■ Aim of the task:
Transcribe every line of the following material without changing any of it.

====== Data for this exercise

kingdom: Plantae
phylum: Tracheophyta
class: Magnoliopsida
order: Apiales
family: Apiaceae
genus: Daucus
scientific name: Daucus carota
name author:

============

■ Expected output:
kingdom: Plantae
phylum: Tracheophyta
class: Magnoliopsida
order: Apiales
family: Apiaceae
genus: Daucus
scientific name: Daucus carota
name author:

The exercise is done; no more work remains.